### Problem to solve
Print each entry precisely; exclude the pictures.

>>>>>

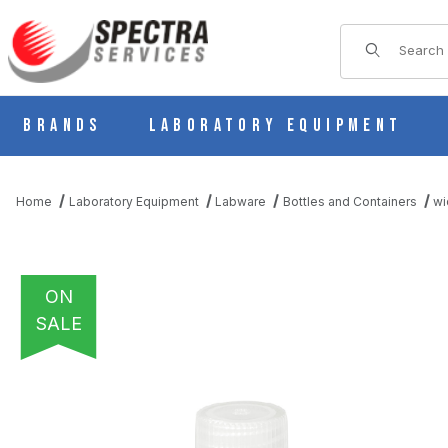
Product Sear
Brands
Laboratory Equipment
Home
Laboratory Equipment
Labware
Bottles and Containers
wi
ON
SALE
THUMBNAIL FILMSTRIP OF DIAMOND REALSEAL BOTTLE, WIDE 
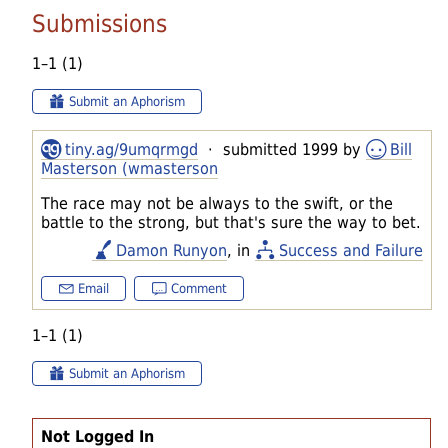
Submissions
1–1 (1)
Submit an Aphorism
tiny.ag/9umqrmgd
· submitted 1999 by
Bill
Masterson (wmasterson
The race may not be always to the swift, or the
battle to the strong, but that's sure the way to bet.
Damon Runyon
, in
Success and Failure
Email
Comment
1–1 (1)
Submit an Aphorism
Not Logged In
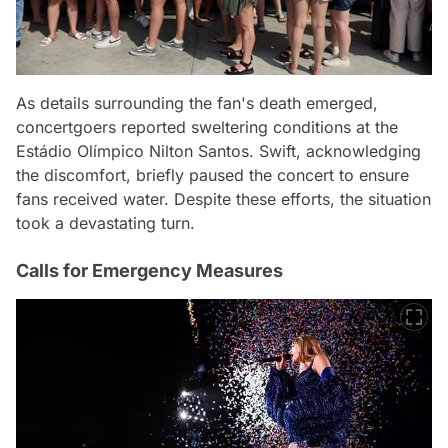
As details surrounding the fan's death emerged,
concertgoers reported sweltering conditions at the
Estádio Olímpico Nilton Santos. Swift, acknowledging
the discomfort, briefly paused the concert to ensure
fans received water. Despite these efforts, the situation
took a devastating turn.
Calls for Emergency Measures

<<<<<

### Expected answer
Product Sear
Brands
Laboratory Equipment
Home
Laboratory Equipment
Labware
Bottles and Containers
wi
ON
SALE
THUMBNAIL FILMSTRIP OF DIAMOND REALSEAL BOTTLE, WIDE 
Submissions
1–1 (1)
Submit an Aphorism
tiny.ag/9umqrmgd
· submitted 1999 by
Bill
Masterson (wmasterson
The race may not be always to the swift, or the
battle to the strong, but that's sure the way to bet.
Damon Runyon
, in
Success and Failure
Email
Comment
1–1 (1)
Submit an Aphorism
Not Logged In
As details surrounding the fan's death emerged,
concertgoers reported sweltering conditions at the
Estádio Olímpico Nilton Santos. Swift, acknowledging
the discomfort, briefly paused the concert to ensure
fans received water. Despite these efforts, the situation
took a devastating turn.
Calls for Emergency Measures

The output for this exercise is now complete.